The first hydraulic fracture in a subsea horizontal well in the Quissamã formation, a low-permeability limestone, is described in outstanding detail in Case Study of Multiple-Hydraulic-Fracture Completion in a Subsea Horizontal Well, Campos Basin. It is part of a research project to evaluate selective stimulation methods for subsea horizontal wells. The project team treated this well as a laboratory for direct comparison of propped and acid fractures. Previous stimulation efforts in the 1980s and 1990s used massive acid stimulations with disappointing results because of the lack of sustained medium and long-term high productivity. In the subject well, six stages were hydraulically fractured and one stage was acid fractured. Extensive laboratory tests are presented for cores taken from the well itself, including rock mechanics, proppant embedment, compaction measurements, and basic mineralogy. The hydraulic-fracturing treatments are described with detailed discussion of analysis of calibration tests, fluid-efficiency tests, and lessons learned. The well has been producing for over three years. Production results are presented and compared to conventional methods and other subsea horizontal wells in Campos Basin.

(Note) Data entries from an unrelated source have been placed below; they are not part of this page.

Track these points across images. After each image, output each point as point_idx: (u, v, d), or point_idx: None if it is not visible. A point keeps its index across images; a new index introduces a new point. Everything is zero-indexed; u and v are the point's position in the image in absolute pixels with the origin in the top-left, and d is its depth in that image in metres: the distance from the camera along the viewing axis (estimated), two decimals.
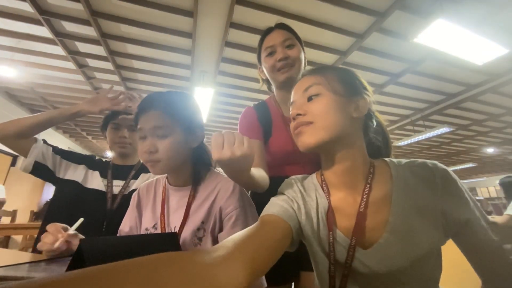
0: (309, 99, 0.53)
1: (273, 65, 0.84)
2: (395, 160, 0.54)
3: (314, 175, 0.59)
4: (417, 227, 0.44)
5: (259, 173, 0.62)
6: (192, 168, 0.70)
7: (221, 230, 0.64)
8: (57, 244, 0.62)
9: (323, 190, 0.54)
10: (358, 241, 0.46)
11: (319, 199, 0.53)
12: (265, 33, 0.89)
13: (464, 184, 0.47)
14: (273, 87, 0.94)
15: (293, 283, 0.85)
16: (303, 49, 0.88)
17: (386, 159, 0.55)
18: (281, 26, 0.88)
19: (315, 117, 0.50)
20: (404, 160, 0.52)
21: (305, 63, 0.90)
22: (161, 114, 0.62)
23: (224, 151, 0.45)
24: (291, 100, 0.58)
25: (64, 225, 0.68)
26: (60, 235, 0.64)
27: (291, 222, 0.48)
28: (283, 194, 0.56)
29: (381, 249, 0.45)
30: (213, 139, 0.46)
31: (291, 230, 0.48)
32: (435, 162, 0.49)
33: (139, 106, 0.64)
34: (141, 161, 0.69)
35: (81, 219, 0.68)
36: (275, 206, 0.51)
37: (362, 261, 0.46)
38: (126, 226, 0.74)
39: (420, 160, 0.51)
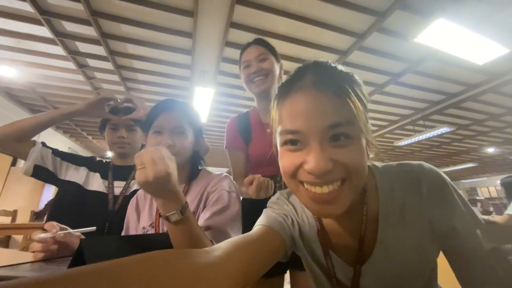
0: (334, 138, 0.36)
1: (247, 76, 0.97)
2: (380, 166, 0.48)
3: None
4: (406, 241, 0.42)
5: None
6: (190, 168, 0.78)
7: None
8: (46, 235, 0.63)
9: None
10: (352, 261, 0.45)
11: (308, 219, 0.52)
12: (244, 48, 1.01)
13: (465, 184, 0.43)
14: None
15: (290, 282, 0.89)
16: (279, 61, 1.01)
17: (369, 164, 0.48)
18: (257, 42, 0.99)
19: (349, 172, 0.36)
20: (391, 164, 0.47)
21: (280, 73, 1.01)
22: (182, 117, 0.73)
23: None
24: (298, 139, 0.38)
25: (64, 226, 0.69)
26: (54, 230, 0.65)
27: (285, 236, 0.48)
28: (275, 208, 0.54)
29: (371, 267, 0.44)
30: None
31: (284, 243, 0.47)
32: (423, 164, 0.44)
33: (158, 106, 0.73)
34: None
35: (94, 228, 0.68)
36: (270, 218, 0.50)
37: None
38: (130, 229, 0.78)
39: (407, 165, 0.45)
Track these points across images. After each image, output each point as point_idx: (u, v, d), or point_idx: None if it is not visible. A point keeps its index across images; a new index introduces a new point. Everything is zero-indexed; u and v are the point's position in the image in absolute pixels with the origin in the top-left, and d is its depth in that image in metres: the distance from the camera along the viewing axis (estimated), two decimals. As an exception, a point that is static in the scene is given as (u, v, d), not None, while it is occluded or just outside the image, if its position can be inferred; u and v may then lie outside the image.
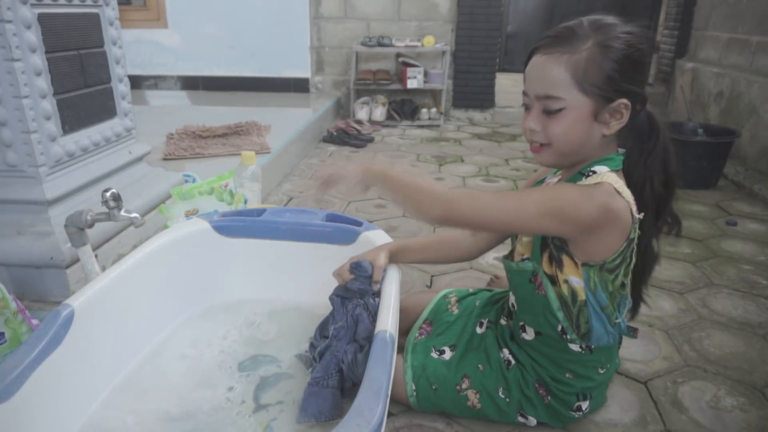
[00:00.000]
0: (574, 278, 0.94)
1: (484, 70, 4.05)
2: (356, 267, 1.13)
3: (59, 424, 0.93)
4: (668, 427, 1.09)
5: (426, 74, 3.94)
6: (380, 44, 3.92)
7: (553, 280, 0.97)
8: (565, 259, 0.94)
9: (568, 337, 0.99)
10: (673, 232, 1.00)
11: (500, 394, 1.05)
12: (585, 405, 1.04)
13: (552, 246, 0.95)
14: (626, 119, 0.89)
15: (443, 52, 3.93)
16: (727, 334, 1.41)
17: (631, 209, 0.90)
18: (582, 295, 0.95)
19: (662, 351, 1.33)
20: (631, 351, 1.32)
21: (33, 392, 0.86)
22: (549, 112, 0.89)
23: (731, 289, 1.64)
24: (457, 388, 1.06)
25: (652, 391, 1.19)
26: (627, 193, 0.90)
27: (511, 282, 1.08)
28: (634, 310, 1.06)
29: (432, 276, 1.68)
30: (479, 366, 1.07)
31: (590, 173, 0.92)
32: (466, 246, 1.19)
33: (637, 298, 1.05)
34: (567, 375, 1.03)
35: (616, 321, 1.00)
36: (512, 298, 1.09)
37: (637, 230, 0.93)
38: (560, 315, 0.98)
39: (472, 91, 4.13)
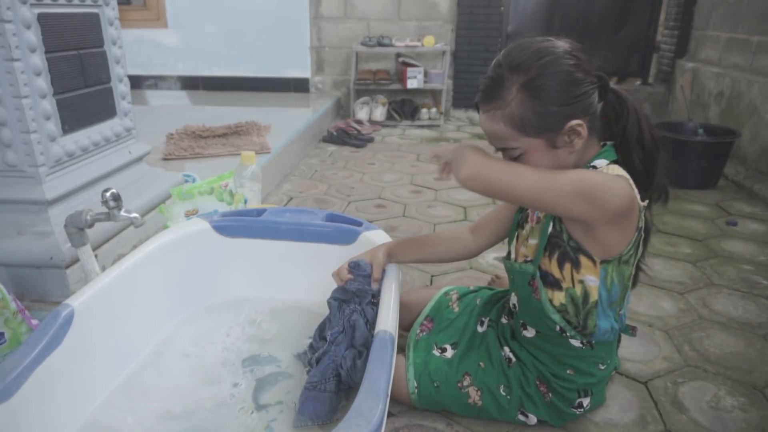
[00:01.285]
0: (590, 278, 0.94)
1: (484, 70, 4.02)
2: (354, 266, 1.13)
3: (59, 424, 0.93)
4: (668, 427, 1.09)
5: (426, 74, 3.94)
6: (380, 44, 3.92)
7: (558, 284, 0.97)
8: (583, 260, 0.94)
9: (568, 334, 1.00)
10: (661, 201, 1.00)
11: (501, 391, 1.05)
12: (586, 402, 1.05)
13: (568, 247, 0.94)
14: (586, 132, 0.89)
15: (443, 52, 3.93)
16: (727, 334, 1.41)
17: (638, 198, 0.91)
18: (594, 296, 0.95)
19: (662, 351, 1.33)
20: (631, 351, 1.32)
21: (33, 392, 0.86)
22: (513, 158, 0.93)
23: (731, 289, 1.64)
24: (459, 385, 1.06)
25: (652, 391, 1.19)
26: (632, 183, 0.90)
27: (513, 283, 1.08)
28: (634, 280, 1.04)
29: (432, 276, 1.68)
30: (480, 363, 1.08)
31: (593, 168, 0.93)
32: (465, 244, 1.19)
33: (637, 270, 1.04)
34: (568, 371, 1.03)
35: (620, 312, 1.01)
36: (513, 299, 1.09)
37: (641, 218, 0.93)
38: (556, 317, 0.98)
39: (472, 91, 4.12)
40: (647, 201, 0.95)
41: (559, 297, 0.97)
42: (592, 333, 0.99)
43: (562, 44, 0.89)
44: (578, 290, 0.96)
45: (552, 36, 0.91)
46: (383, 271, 1.15)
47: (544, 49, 0.87)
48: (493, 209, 1.19)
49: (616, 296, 0.97)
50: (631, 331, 1.07)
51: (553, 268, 0.97)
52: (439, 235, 1.22)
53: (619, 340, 1.15)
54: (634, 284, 1.04)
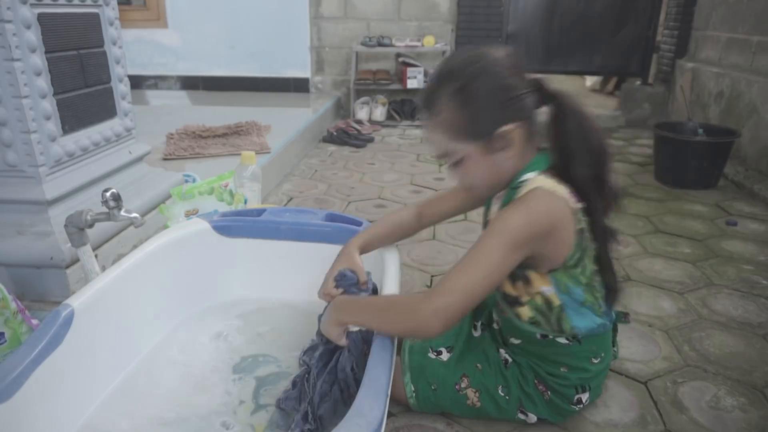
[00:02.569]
0: (544, 288, 0.95)
1: (484, 70, 4.05)
2: (341, 279, 1.10)
3: (59, 425, 0.93)
4: (668, 427, 1.09)
5: (426, 74, 3.94)
6: (380, 44, 3.92)
7: (518, 301, 0.98)
8: (531, 274, 0.95)
9: (551, 336, 1.00)
10: (613, 208, 0.97)
11: (500, 391, 1.05)
12: (585, 397, 1.05)
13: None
14: (520, 137, 0.91)
15: (443, 52, 3.93)
16: (727, 334, 1.41)
17: (569, 202, 0.90)
18: (557, 301, 0.96)
19: (662, 351, 1.33)
20: (631, 351, 1.32)
21: (33, 392, 0.86)
22: (453, 165, 0.96)
23: (731, 289, 1.64)
24: (456, 387, 1.06)
25: (652, 391, 1.19)
26: (561, 189, 0.90)
27: (489, 300, 1.10)
28: (614, 296, 1.01)
29: (432, 276, 1.68)
30: (477, 365, 1.08)
31: (520, 184, 0.93)
32: (411, 227, 1.22)
33: (612, 283, 1.00)
34: (562, 369, 1.03)
35: (602, 310, 0.99)
36: (495, 313, 1.11)
37: (584, 218, 0.92)
38: (531, 328, 1.00)
39: (472, 91, 4.12)
40: (586, 203, 0.92)
41: (525, 312, 0.98)
42: (573, 333, 0.99)
43: (496, 51, 0.90)
44: (539, 300, 0.97)
45: (493, 45, 0.93)
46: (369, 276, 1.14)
47: (475, 56, 0.89)
48: (442, 196, 1.21)
49: (581, 296, 0.96)
50: (624, 317, 1.08)
51: (508, 288, 0.98)
52: (391, 222, 1.22)
53: (615, 330, 1.15)
54: (611, 278, 0.99)
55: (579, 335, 1.00)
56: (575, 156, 0.91)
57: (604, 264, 0.98)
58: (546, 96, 0.93)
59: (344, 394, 0.95)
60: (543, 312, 0.97)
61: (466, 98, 0.89)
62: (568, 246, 0.92)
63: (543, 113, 0.95)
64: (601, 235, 0.95)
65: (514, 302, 0.99)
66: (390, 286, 1.07)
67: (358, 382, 0.92)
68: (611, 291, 1.01)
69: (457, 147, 0.93)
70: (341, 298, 0.98)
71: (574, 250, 0.92)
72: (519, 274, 0.95)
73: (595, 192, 0.92)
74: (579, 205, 0.92)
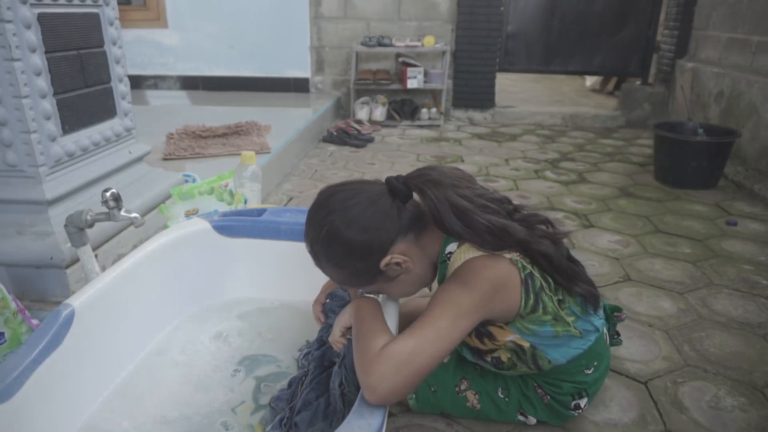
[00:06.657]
0: (509, 337, 0.95)
1: (484, 70, 4.05)
2: (332, 298, 1.09)
3: (59, 425, 0.93)
4: (668, 427, 1.09)
5: (426, 74, 3.94)
6: (380, 44, 3.91)
7: (491, 350, 0.98)
8: (492, 329, 0.95)
9: (534, 367, 0.99)
10: (550, 230, 0.96)
11: (499, 393, 1.05)
12: (583, 403, 1.05)
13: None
14: (409, 247, 0.91)
15: (443, 52, 3.93)
16: (727, 334, 1.41)
17: (503, 257, 0.89)
18: (526, 344, 0.95)
19: (662, 351, 1.33)
20: (631, 351, 1.32)
21: (33, 393, 0.86)
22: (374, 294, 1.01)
23: (731, 289, 1.64)
24: (456, 389, 1.06)
25: (652, 391, 1.19)
26: (484, 251, 0.89)
27: None
28: (594, 301, 0.98)
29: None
30: (477, 367, 1.08)
31: (448, 257, 0.93)
32: None
33: (587, 293, 0.97)
34: (556, 379, 1.03)
35: (578, 331, 0.96)
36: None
37: (525, 259, 0.91)
38: (514, 371, 1.00)
39: (472, 91, 4.12)
40: (515, 251, 0.91)
41: (503, 354, 0.98)
42: (553, 366, 0.99)
43: (338, 195, 0.90)
44: (511, 347, 0.96)
45: (335, 186, 0.93)
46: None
47: (322, 220, 0.89)
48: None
49: (550, 332, 0.94)
50: (617, 317, 1.08)
51: (476, 343, 0.98)
52: None
53: (615, 324, 1.14)
54: (584, 289, 0.96)
55: (560, 366, 0.99)
56: (449, 222, 0.89)
57: (567, 283, 0.94)
58: (405, 194, 0.92)
59: (329, 408, 0.94)
60: (517, 353, 0.97)
61: (337, 263, 0.91)
62: (515, 302, 0.90)
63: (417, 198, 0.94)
64: (548, 261, 0.91)
65: (488, 352, 0.98)
66: (387, 302, 1.02)
67: (344, 399, 0.91)
68: (589, 298, 0.97)
69: (366, 288, 0.98)
70: (358, 302, 0.95)
71: (525, 300, 0.90)
72: (481, 330, 0.95)
73: (508, 238, 0.89)
74: (514, 253, 0.90)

Are you interested in reading a solid case history of how to apply technology that (a) is new to your geographical location, and (b) requires complex operations? If you are, then I recommend Successful Implementation of Horizontal Openhole Gravel Packing in the Stybarrow Field, Offshore Western Australia. If you are a completions engineer involved in sandface completion challenges, then this step-by-step account of selection, design, planning, and execution of a sand management plan is right up your alley. Local problems included lateral reservoir quality variations and challenging sand/shale heterogeneities. Keys to success included a novel "smart" reservoir drilling fluid, extensive formation damage testing, detailed sand screen selection, and gravel pack modeling. The result was the delivery of four high-quality wells capable of producing per basis of well design and proved by early production performance (since November 2007).

When a well produces at higher rates than expected, it is mostly good news. Erosion Study for a 400-MMcf/D Completion: Cannonball Field, Offshore Trinidad provides an excellent study of one situation when high production rates could have caused a major problem. The initial well produced at 333 MMcf/D, which is higher than typically experienced and raised concerns about potential for metal erosion. To address these concerns, erosion was evaluated at various rates over the life cycle of the well to ensure the completion design and materials selection was suitable. The study included use of a multiphase erosion model, CFD modeling, and a liquid-film-thickness analysis. (If a liquid film occurs, then it forms a protective layer on the pipe that can reduce the erosion rate.) As a result of this study, the final well design required several equipment modifications to mitigate potential erosion areas. The field was brought on November 2006 at 800 MMcf/D with individual well rates as high as 333 MMcf/D with no equipment, reliability, or erosion issues.